__Task item__
Taking the records below, count the lines in which "depth" appears and supply only the count.

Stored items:
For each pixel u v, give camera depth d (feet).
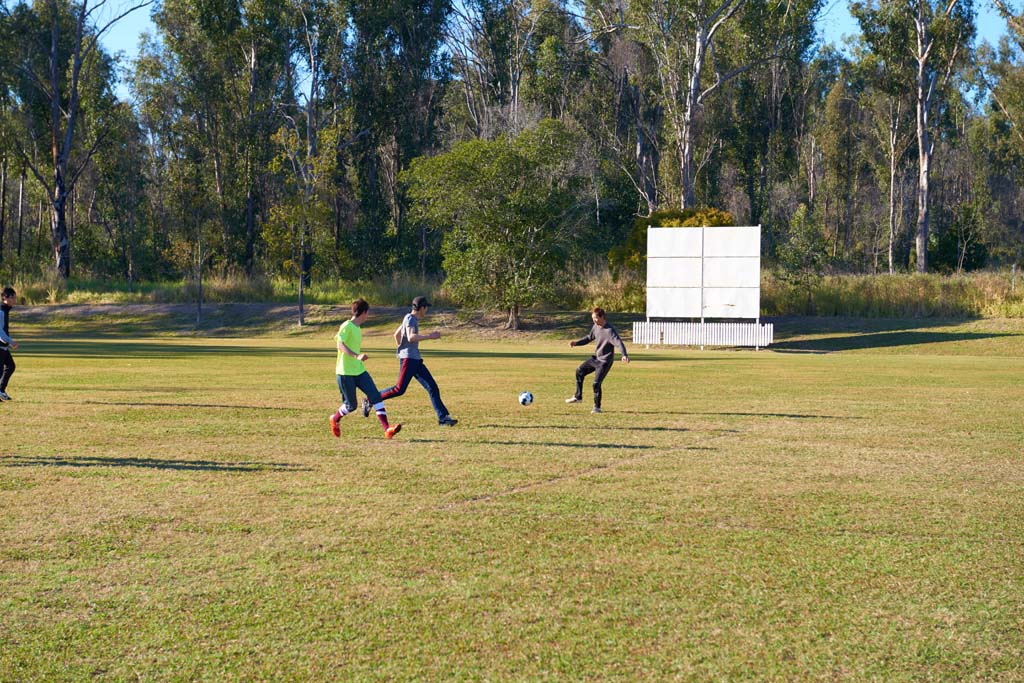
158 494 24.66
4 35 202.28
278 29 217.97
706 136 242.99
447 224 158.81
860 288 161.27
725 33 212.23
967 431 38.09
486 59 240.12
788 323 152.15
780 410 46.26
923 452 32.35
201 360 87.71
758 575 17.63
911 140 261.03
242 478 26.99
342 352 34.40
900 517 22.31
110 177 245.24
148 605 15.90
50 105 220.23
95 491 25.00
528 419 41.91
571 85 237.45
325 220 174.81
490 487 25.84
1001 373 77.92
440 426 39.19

---

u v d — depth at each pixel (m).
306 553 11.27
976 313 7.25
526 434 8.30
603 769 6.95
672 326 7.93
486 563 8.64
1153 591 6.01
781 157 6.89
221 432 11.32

==

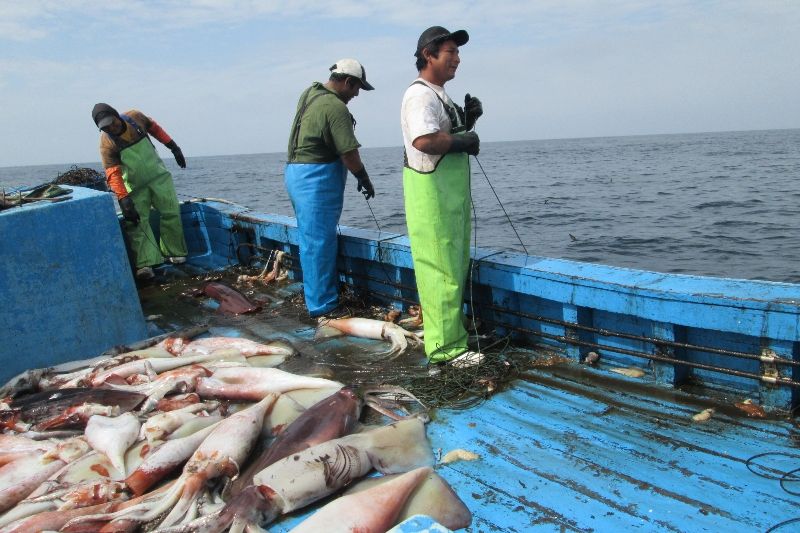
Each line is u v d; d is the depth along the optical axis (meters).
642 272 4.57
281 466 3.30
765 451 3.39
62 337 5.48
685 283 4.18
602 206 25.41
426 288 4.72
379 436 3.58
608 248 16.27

__Expected answer__
3